Monday, October 19, 2009

Emotion

This month, a special issue of Science magazine published over 10 papers, written by a total of 47 authors from 10 countries, covering the discovery of an extraordinary 4.4 million-year-old hominid fossil skeleton known as Ardipithecus ramidus.

Of course, I don't have a whiff of paleoanthropology knowledge to discuss how our ancestors ended up walking on two legs. Still, I must admit, evolution is always a fascinating subject. I've been reading recently about the evolutionary root of our emotional life. I am impressed by the way Daniel Goleman chronicles how our primitive brain evolved to have new layers of brain cells endowed with intellect and emotion. It is not that we have improved a lot in terms of emotional intelligence when compared with our ancestors – trust me, we haven't – but many of us are doing not enough.

An account by a subject in one of the very first scientific studies of anger done in 1899 captures the heart of it:

Once when I was about 13, in an angry fit, I walked out of the house vowing I would never return. It was a beautiful summer day, and I walked far along lovely lanes, till gradually the stillness and beauty calmed and soothed me, and after some hours I returned repentant and almost melted. Since then when I am angry, I do this if I can, and find it the best cure.

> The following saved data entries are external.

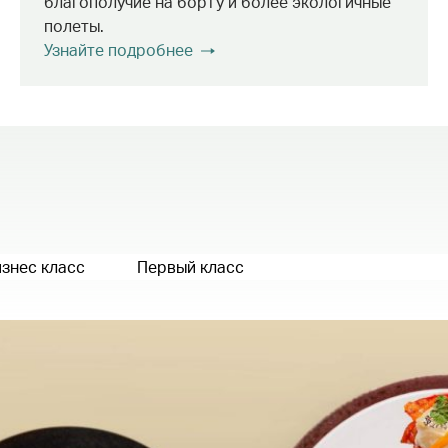
благополучие на борту и более экологичные
полеты.
Узнайте подробнее
знес класс
Первый класс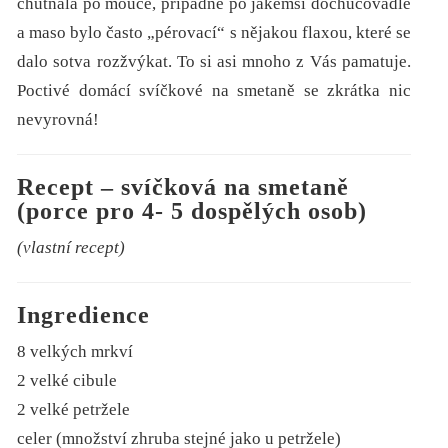
chutnala po mouce, případně po jakémsi dochucovadle
a maso bylo často „pérovací“ s nějakou flaxou, které se
dalo sotva rozžvýkat. To si asi mnoho z Vás pamatuje.
Poctivé domácí svíčkové na smetaně se zkrátka nic
nevyrovná!
Recept – svíčková na smetaně
(porce pro 4- 5 dospělých osob)
(vlastní recept)
Ingredience
8 velkých mrkví
2 velké cibule
2 velké petržele
celer (množství zhruba stejné jako u petržele)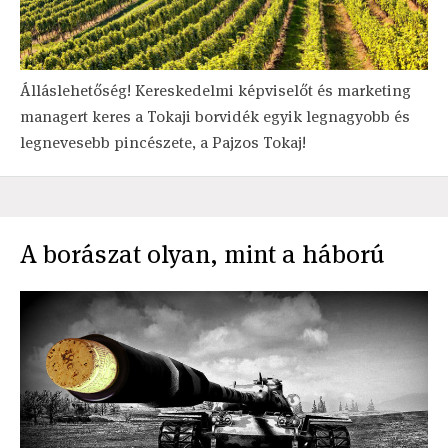
Álláslehetőség! Kereskedelmi képviselőt és marketing
managert keres a Tokaji borvidék egyik legnagyobb és
legnevesebb pincészete, a Pajzos Tokaj!
A borászat olyan, mint a háború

The same had certainly happened to me. Once, during my teen years, my mother broke my table tennis racket. That made my hair stand like porcupine quills. Alas, I behaved exactly like what that child did – and, remember, back in 1899. My eyes watered. My heart took flight. I exploded. I grabbed my bag and stepped out of the door: I wasn't coming back. The cooling-down walk left me feeling less angry, not more. The memory of this maiden runaway from home has stayed with me for close to thirty years.

Seeing how the history repeats itself – so much so that the narrative looks exactly the same with my own – speaks to a sense of déjà vu. And let's face it, we are no better than our ancestors a century ago.